- _WRITTEN TASK 1_:
Pick out every line of the records that contains the string "Reading".

── SELECTED TEXT

Then the ALTER CONSTRAINT from that replaces the index referenced
by a foreign key becomes unnecessary and should be removed.

The value I see in this is:
- replacing a primary key index
- replacing the index behind a constraint targeted by a foreign key

Some code comments:

+   <varlistentry>
+    <term><literal>ALTER CONSTRAINT</literal> <replaceable class="parameter">constraint_name</replaceable> [USING
INDEX<replaceable class="para>
 
+    <listitem>
+     <para>
+      For uniqueness, primary key, and exclusion constraints, this form
+      replaces the original index and renames the constraint accordingly.

You forgot to mention foreign keys.

+   /* This function might need modificatoins if pg_index gets new fields */
+   Assert(Natts_pg_index == 20);

Typo.

+   if (!equal(RelationGetIndexExpressions(oldIndex),
+              RelationGetIndexExpressions(newIndex)))
+       return "Indexes must have the same non-column attributes";

Correct me if I am wrong, but constraint indexes can never use
expressions.  So this should be covered by comparing the key
attributes above (they would be 0 for an expression).

+   if (!equal(oldPredicate, newPredicate))

────

- _WRITTEN TASK 2_:
Output, word for word, the part of the patch review that opens with the words containing "You forgot to" and closes with "for an expression).".

── DATA SECTION

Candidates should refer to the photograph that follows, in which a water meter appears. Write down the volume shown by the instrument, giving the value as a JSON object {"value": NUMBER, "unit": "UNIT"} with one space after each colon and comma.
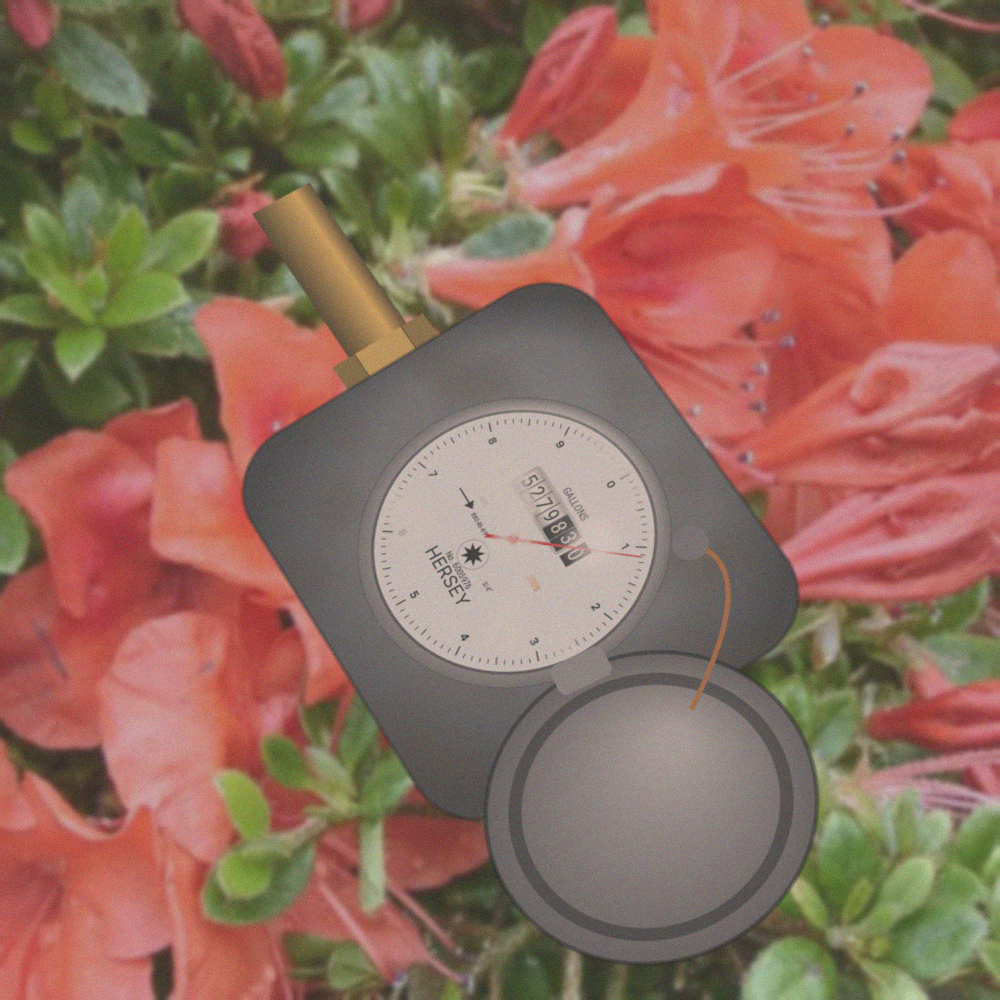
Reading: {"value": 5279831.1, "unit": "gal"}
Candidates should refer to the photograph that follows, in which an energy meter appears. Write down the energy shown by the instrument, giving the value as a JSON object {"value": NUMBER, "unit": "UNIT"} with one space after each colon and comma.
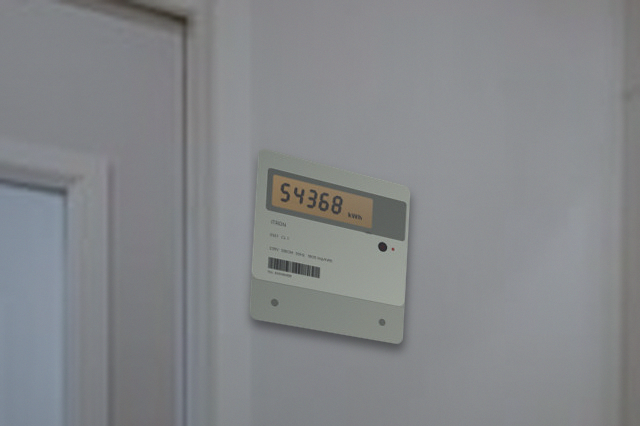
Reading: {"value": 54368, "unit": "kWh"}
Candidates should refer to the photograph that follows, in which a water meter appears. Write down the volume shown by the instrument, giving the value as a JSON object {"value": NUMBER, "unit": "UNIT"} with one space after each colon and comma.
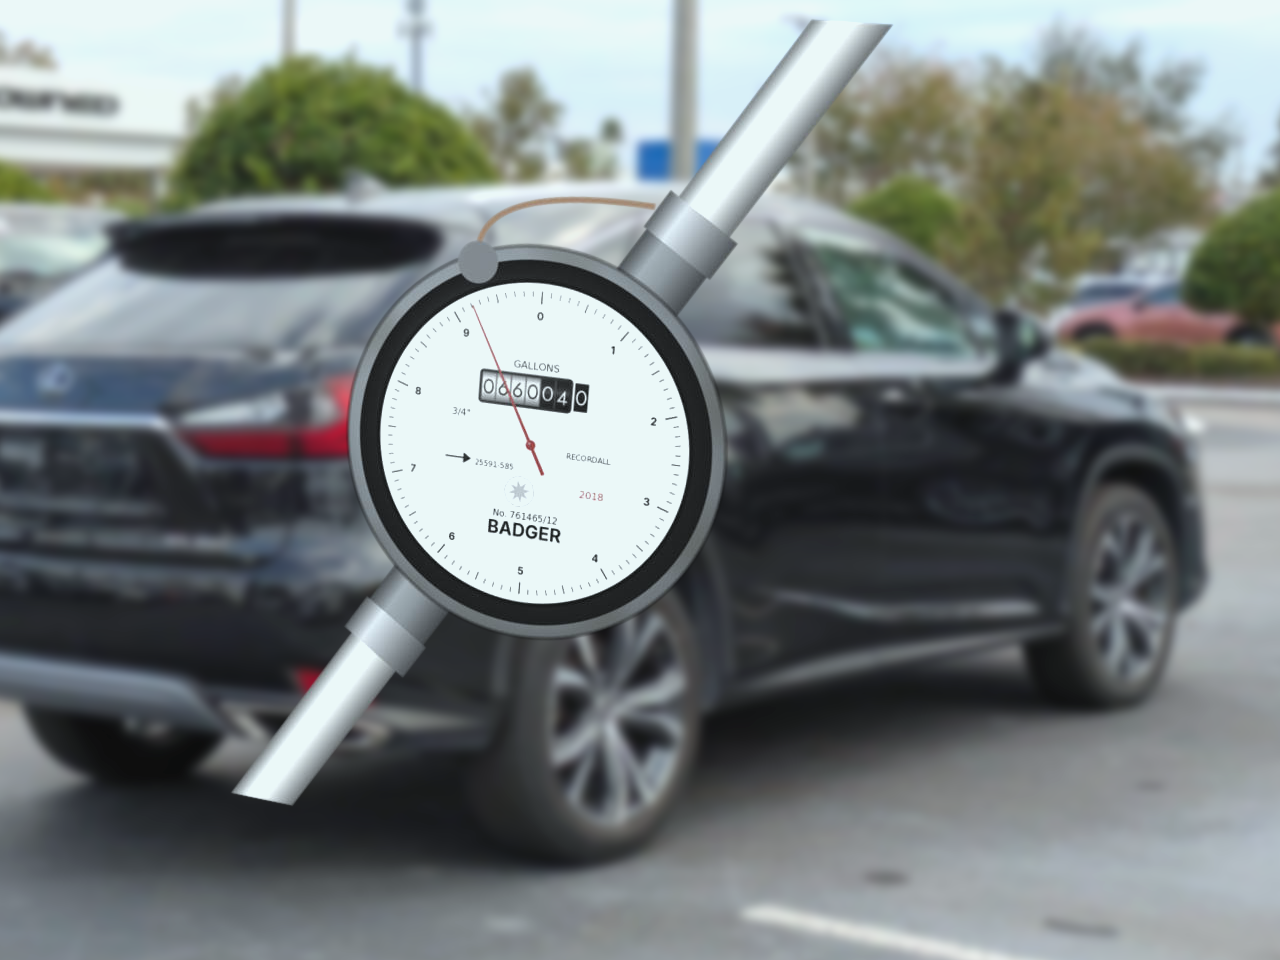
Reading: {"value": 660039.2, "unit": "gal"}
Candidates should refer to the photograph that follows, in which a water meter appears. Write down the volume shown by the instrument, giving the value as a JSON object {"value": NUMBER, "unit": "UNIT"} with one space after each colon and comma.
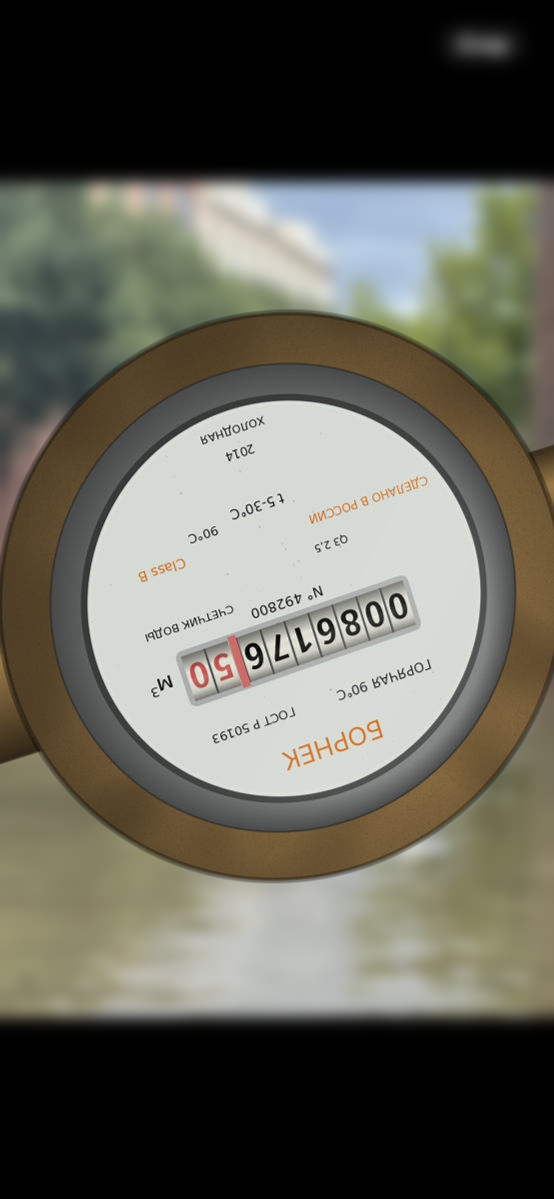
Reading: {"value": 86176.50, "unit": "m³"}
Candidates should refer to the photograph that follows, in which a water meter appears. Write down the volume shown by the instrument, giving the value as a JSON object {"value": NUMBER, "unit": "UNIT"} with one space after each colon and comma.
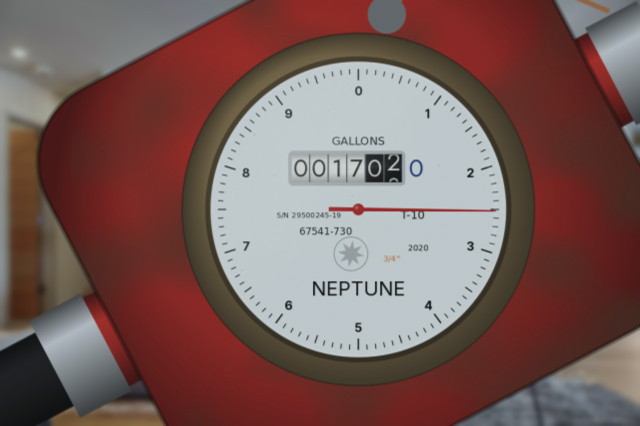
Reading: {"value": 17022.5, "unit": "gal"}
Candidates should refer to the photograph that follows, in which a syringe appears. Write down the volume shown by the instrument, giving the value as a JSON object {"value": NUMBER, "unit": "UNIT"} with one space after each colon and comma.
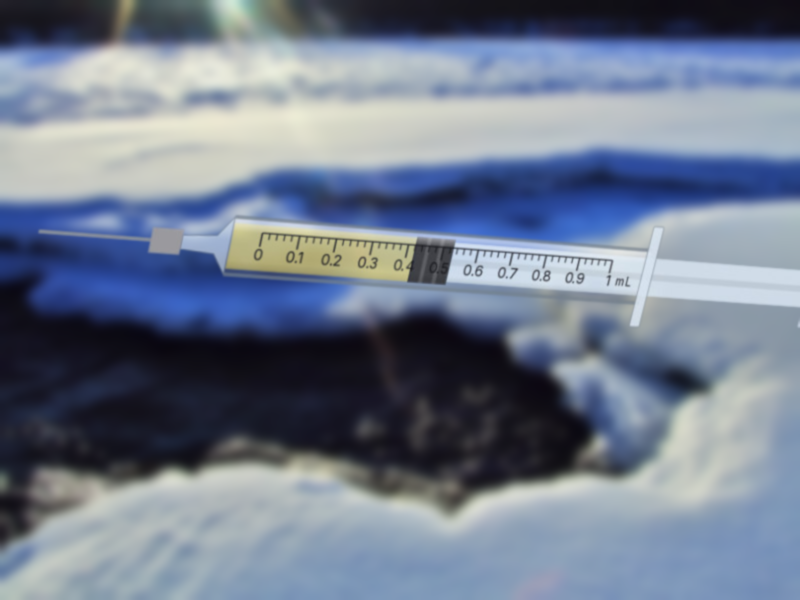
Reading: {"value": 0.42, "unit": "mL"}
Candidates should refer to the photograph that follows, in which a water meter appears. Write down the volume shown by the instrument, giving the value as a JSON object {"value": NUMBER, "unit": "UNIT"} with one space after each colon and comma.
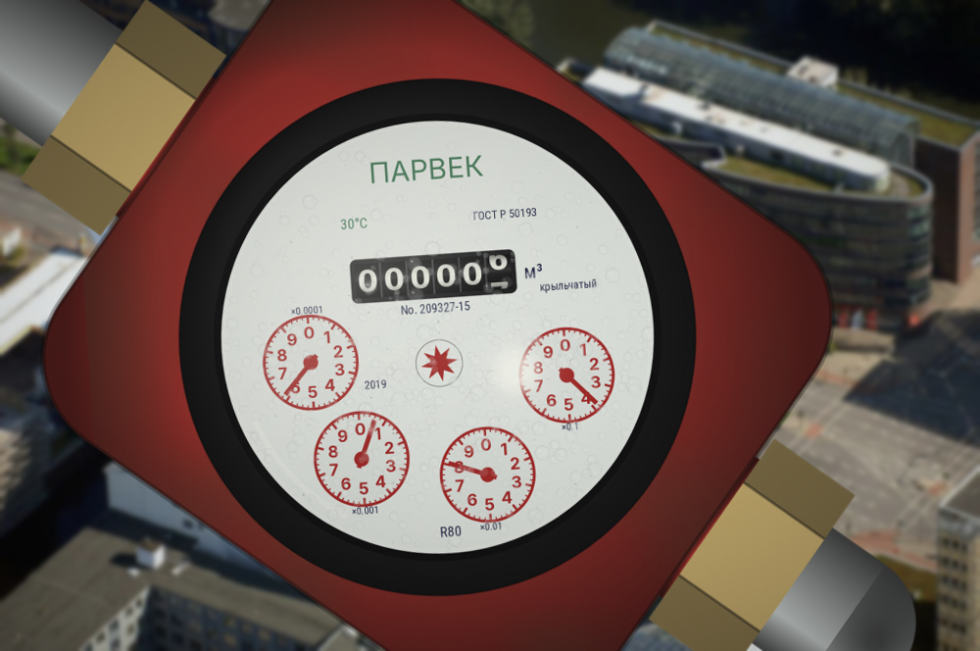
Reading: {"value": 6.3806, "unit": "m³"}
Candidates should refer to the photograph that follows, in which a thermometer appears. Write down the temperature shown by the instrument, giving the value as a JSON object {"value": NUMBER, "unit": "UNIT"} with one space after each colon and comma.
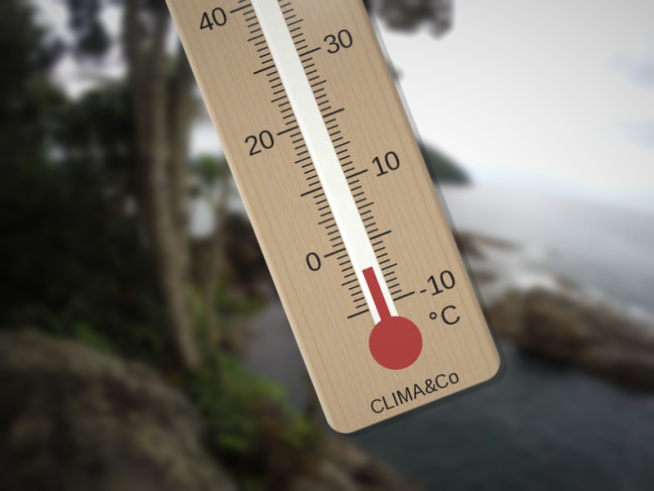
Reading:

────

- _WRITTEN ANSWER 1_:
Reading: {"value": 5279831.1, "unit": "gal"}
Reading: {"value": 54368, "unit": "kWh"}
Reading: {"value": 660039.2, "unit": "gal"}
Reading: {"value": 86176.50, "unit": "m³"}
Reading: {"value": 17022.5, "unit": "gal"}
Reading: {"value": 0.42, "unit": "mL"}
Reading: {"value": 6.3806, "unit": "m³"}
Reading:

- _WRITTEN ANSWER 2_:
You forgot to mention foreign keys.

+   /* This function might need modificatoins if pg_index gets new fields */
+   Assert(Natts_pg_index == 20);

Typo.

+   if (!equal(RelationGetIndexExpressions(oldIndex),
+              RelationGetIndexExpressions(newIndex)))
+       return "Indexes must have the same non-column attributes";

Correct me if I am wrong, but constraint indexes can never use
expressions.  So this should be covered by comparing the key
attributes above (they would be 0 for an expression).